Extracted page text data:
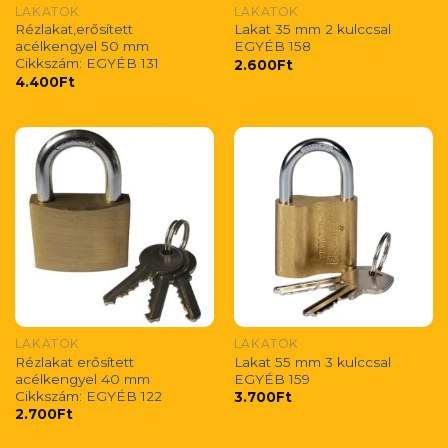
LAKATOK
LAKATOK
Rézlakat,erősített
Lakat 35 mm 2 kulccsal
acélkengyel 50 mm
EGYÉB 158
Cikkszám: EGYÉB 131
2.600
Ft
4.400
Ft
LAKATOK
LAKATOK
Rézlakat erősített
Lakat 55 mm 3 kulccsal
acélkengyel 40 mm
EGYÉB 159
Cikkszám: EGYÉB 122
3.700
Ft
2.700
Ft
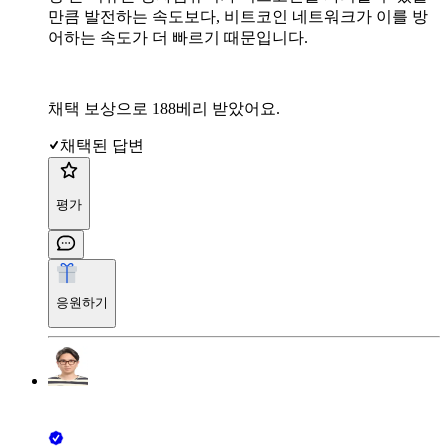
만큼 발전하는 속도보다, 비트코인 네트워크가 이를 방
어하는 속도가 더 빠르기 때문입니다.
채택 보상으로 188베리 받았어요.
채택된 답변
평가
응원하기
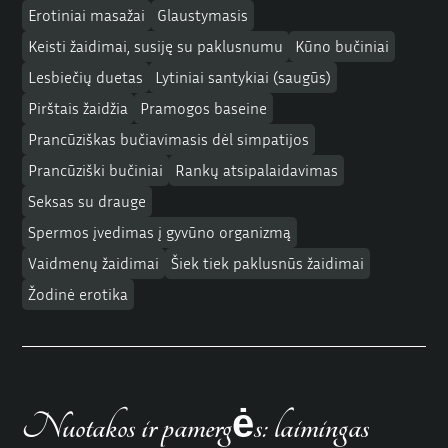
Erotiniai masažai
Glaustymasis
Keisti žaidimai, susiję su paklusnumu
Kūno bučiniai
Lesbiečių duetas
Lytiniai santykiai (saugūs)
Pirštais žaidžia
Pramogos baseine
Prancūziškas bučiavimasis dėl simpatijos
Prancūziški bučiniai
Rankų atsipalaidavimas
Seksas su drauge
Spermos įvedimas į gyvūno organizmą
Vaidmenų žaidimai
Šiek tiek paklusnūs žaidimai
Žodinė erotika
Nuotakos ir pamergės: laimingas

---

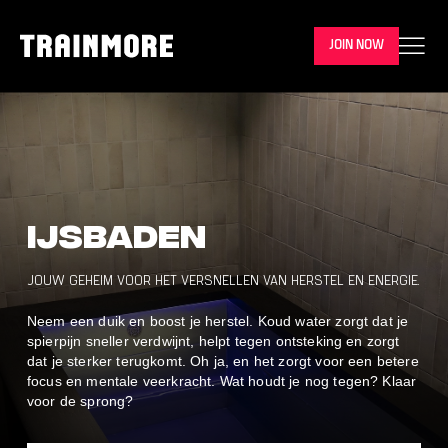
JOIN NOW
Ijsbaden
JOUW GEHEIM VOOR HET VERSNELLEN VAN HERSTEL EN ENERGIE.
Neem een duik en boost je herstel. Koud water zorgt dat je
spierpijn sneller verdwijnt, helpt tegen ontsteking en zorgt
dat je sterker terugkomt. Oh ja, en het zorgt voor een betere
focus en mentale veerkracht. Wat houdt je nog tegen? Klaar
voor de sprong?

* * *

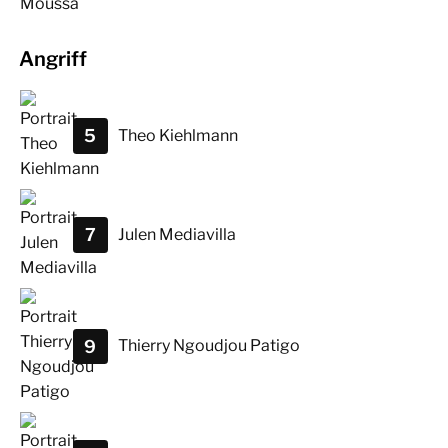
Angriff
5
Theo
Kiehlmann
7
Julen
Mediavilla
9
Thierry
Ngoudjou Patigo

HOW TO COMPLETE THIS TASK: Find every line in the records that contains the word "acélkengyel"; copy those lines.

SOLUTION TO THIS EXERCISE:
acélkengyel 50 mm
acélkengyel 40 mm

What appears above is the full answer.